» **Exercise requirements**:
**a.** According to the .htaccess rewrite discussion, why was the question mark in the original post's RewriteCond there?
**b.** Extend the forum discussion of .htaccess rewrite rules, picking up right after its final sentence.

» **Excerpted text**:

BEGIN

With a straight forward rewrite index.html was about the same speed as index.php.
As it stands now:
#DirectoryIndex index.php
RewriteEngine on
#RewriteCond %{THE_REQUEST} ^[A-Z]+\ [^/]*/index\.php?\ HTTP/
#RewriteRule ^(.*)index\.php?$ http://wwWebmasterWorldidjetsite.com/$1 [R=301,L]
Redirect /index.html http://wwWebmasterWorldidjetsite.com/index.php [R=301]
RewriteCond %{HTTP_HOST}!^www\. [NC]
RewriteCond %{HTTP_HOST} ^(.+)\.com [NC]
RewriteRule (.*) http://www.%1.com/$1 [R=301,L]
This is the fastest I can get it currently, but would rather use your method.
Incidentally the .htaccess contains many more lines which are not relavent to this discussion (I think) such as additional rewrites for dynamic urls.
Thanks
It looks like the regex in your modified RewriteCond is not going to do what you expect. I'd suggest:
RewriteCond %{THE_REQUEST} ^[A-Z]+\ .*/index\.php\ HTTP/
The? in this RewriteCond in the original post above was present only to match "html" or "htm" -- you don't need it in either your RewriteCond or RewriteRule.

END

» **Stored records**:
BEGIN

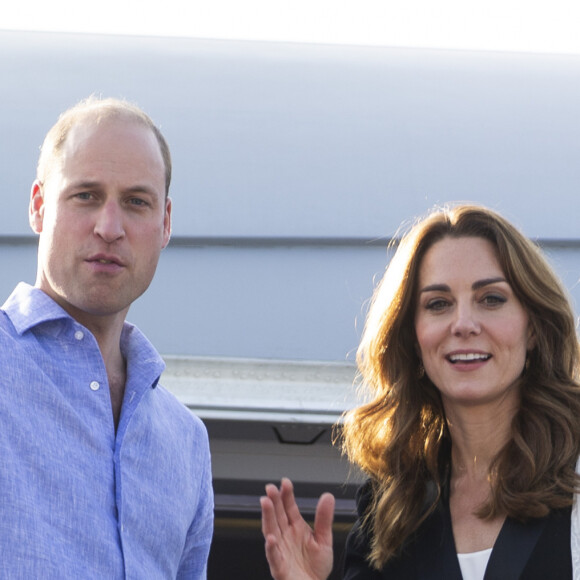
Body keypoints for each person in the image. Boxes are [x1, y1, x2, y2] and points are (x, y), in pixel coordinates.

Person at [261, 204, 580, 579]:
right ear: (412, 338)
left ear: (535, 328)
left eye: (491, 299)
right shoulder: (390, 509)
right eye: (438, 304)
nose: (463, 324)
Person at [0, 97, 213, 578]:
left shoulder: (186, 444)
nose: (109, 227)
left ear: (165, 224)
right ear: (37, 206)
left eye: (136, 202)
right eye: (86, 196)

END

» **Task responses**:
**a.** It was there only to match "html" or "htm".

**b.**
If you have query strings appended to the URL-path, then delete everything in the RewriteCond after the URL-path, i.e.
RewriteCond %{THE_REQUEST} ^[A-Z]+\ .*/index\.php
Your Redirect directive should also be changed to redirect to "/", rather than to "index.php", and I would suggest placing the domain-name redirect first, ahead of the index file redirects. (Note that the relative order of execution of your mod_rewrite code and mod_alias code is set by the server config, not by their order in your file for this reason, you might consider using mod_rewrite to redirect the index.html file as well.)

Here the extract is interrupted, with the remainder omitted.